## Texto proporcionado

Colabora
Marcel Gascón Barberá

Una mala película

Solo la comunión en una fe ideológica que atropella toda decencia y pasa por encima de la más elemental lógica puede explicar la obsequiosidad del Gobierno de España con la Venezuela chavista.

Archivo

No sé si como premio a las detenciones continuadas de opositores, disidentes y comerciantes enemigos del pueblo a los que acusa de la escasez. Si en agradecimiento por la muerte al caer desde el décimo piso de un edificio de la policía política del concejal opositor Fernando Albán (el siniestro it’s raining men chavista), o por el destierro a España tras más de cuatro años encerrado sin juicio del joven activista Lorent Saleh. O quizá sea en reconocimiento a esos aumentos brutales del salario mínimo con que la revolución chavista demuestra su compromiso social, aunque reviente con ello todos los medidores inflacionarios y condene aún más a la miseria al sufrido pueblo que en mal día se empeñó en salvar. El caso es que el Gobierno de Sánchez ha encontrado motivos para cambiar la política de Rajoy (y de toda la Unión Europea) sobre Venezuela.

Si no se equivocan las informaciones que han publicado todos los periódicos, España propondrá esta semana a la Unión Europea cambiar las sanciones a Venezuela por diálogo, por más diálogo. Las sanciones de Bruselas se han limitado hasta ahora a la hacienda personal y el derecho de entrar a territorio europeo de unos cuantos gerifaltes chavistas. No es que este tipo de medidas tengan grandes efectos sobre la capacidad de supervivencia del régimen. Pero al menos salvan la cara de los Gobiernos europeos y hacen la vida un poco más difícil a quienes están desde hace años en guerra con los venezolanos. Del diálogo, en cambio, ya sabremos que no servirá en absolutamente nada a la causa democrática en Venezuela. Como antes el de Chávez, el Gobierno de Maduro ha utilizado siempre las negociaciones para dar la impresión de que negociaba. Mientras sin dejar de detener y denigrar a sus interlocutores de la oposición enredaba con apretones de manos y viajes de placer a la República Dominicana, Maduro ganaba tiempo. El que le concedían los Gobiernos ingenuos que aún contemplaban algún avance, alguna cesión y aparcaban unas semanas más sanciones o acciones internacionales contra Caracas.

## Registros en bruto
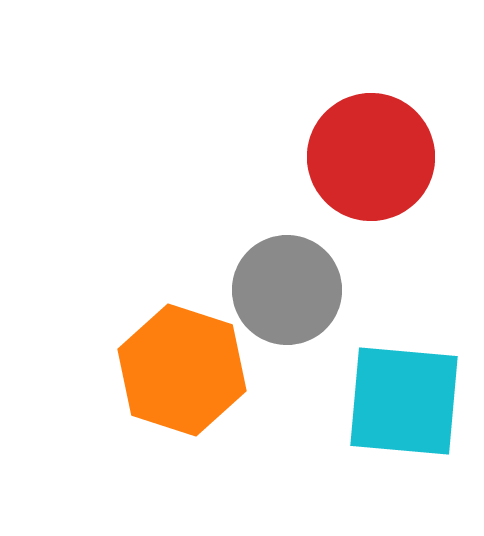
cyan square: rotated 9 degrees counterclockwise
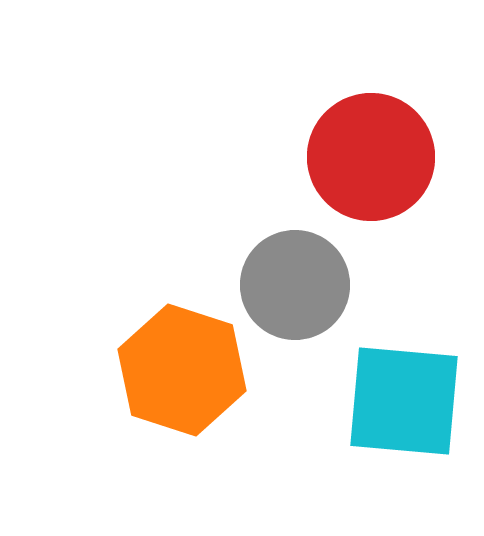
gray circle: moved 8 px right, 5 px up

--

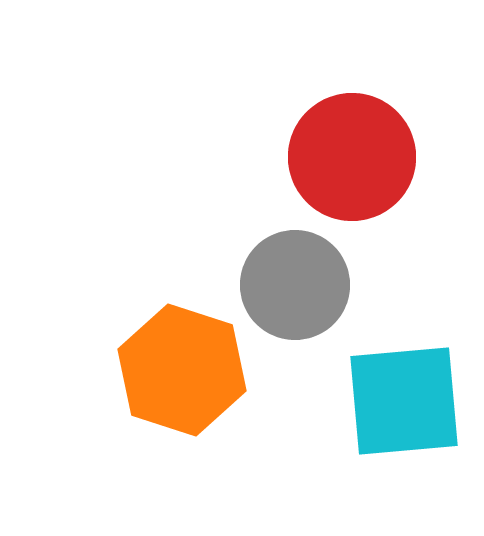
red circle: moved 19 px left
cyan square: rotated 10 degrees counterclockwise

## Tareas pendientes
1. Determina si cada afirmación concuerda con la columna sobre Venezuela y justifica cada sí o no con una cita literal de la columna. (a) Las sanciones de Bruselas se han limitado a la hacienda personal y al derecho de entrada en territorio europeo de algunos dirigentes chavistas. (b) Lorent Saleh estuvo encerrado más de cuatro años tras ser juzgado. (c) España propondrá a la Unión Europea endurecer las sanciones a Venezuela.
2. Prosigue la columna sobre Venezuela a partir de su última oración.
Los registros proceden de una fuente distinta de la del texto.

## Respuestas en orden
1.
(a) Sí: «Las sanciones de Bruselas se han limitado hasta ahora a la hacienda personal y el derecho de entrar a territorio europeo de unos cuantos gerifaltes chavistas».
(b) No: «tras más de cuatro años encerrado sin juicio del joven activista Lorent Saleh».
(c) No: «España propondrá esta semana a la Unión Europea cambiar las sanciones a Venezuela por diálogo, por más diálogo».

2.
Lo que significa el diálogo lo vimos en la última ronda de conversaciones entre la oposición y el chavismo. Se celebró en Dominicana en febrero bajo los auspicios del desconcertante Zapatero (¿en qué anda metido José Luis? ¿Le pagan mucho? ¿Les debe algo?) y buscaba conseguir unas elecciones limpias, tremenda empresa con el chavismo. Dijeron entonces Zapatero y el régimen que no se llegó a un acuerdo por muy poco. Muy poco era que Maduro soltara a los presos políticos, permitiera a todos los líderes opositores presos o inhabilitados presentarse a las urnas y devolviera los poderes que le quitó al Parlamento después de la victoria opositora. Ese muy poco era lo que Zapatero le pedía a la oposición que aceptara. Muy poco, poquísimo, pero solo para los venezolanos. Porque imagínense que Zapatero le pidiera al PSOE que aceptara ir a elecciones con todos sus grandes líderes inhabilitados y decenas de barones entre rejas. Nada hace pensar que la nueva tanda de diálogo que proponen Zapatero y Sánchez sea diferente. Maduro y su corte jamás aceptarán ningún compromiso que ponga en riesgo su posición de poder. Entre otras cosas porque difícilmente evitarían la cárcel si el régimen cae.

Solo la comunión en una fe ideológica que atropella toda decencia y pasa por encima de la más elemental lógica puede explicar la obsequiosidad del Gobierno de España con la Venezuela chavista. No esperábamos nada de Zapatero, pero es un escándalo que ahora se le sume Sánchez, aunque solo sea porque es el presidente, y quizá veamos pronto al presidente de España presionar a la oposición venezolana para que acepte ese muy poco. Es imposible al pensar en todo esto no destacar la sangrante contradicción que suponen la complacencia con el dictador vivo (Maduro) y el celo justiciero con el muerto (Franco). Pero no hay mayor misterio. Todo vuelve a la ideología.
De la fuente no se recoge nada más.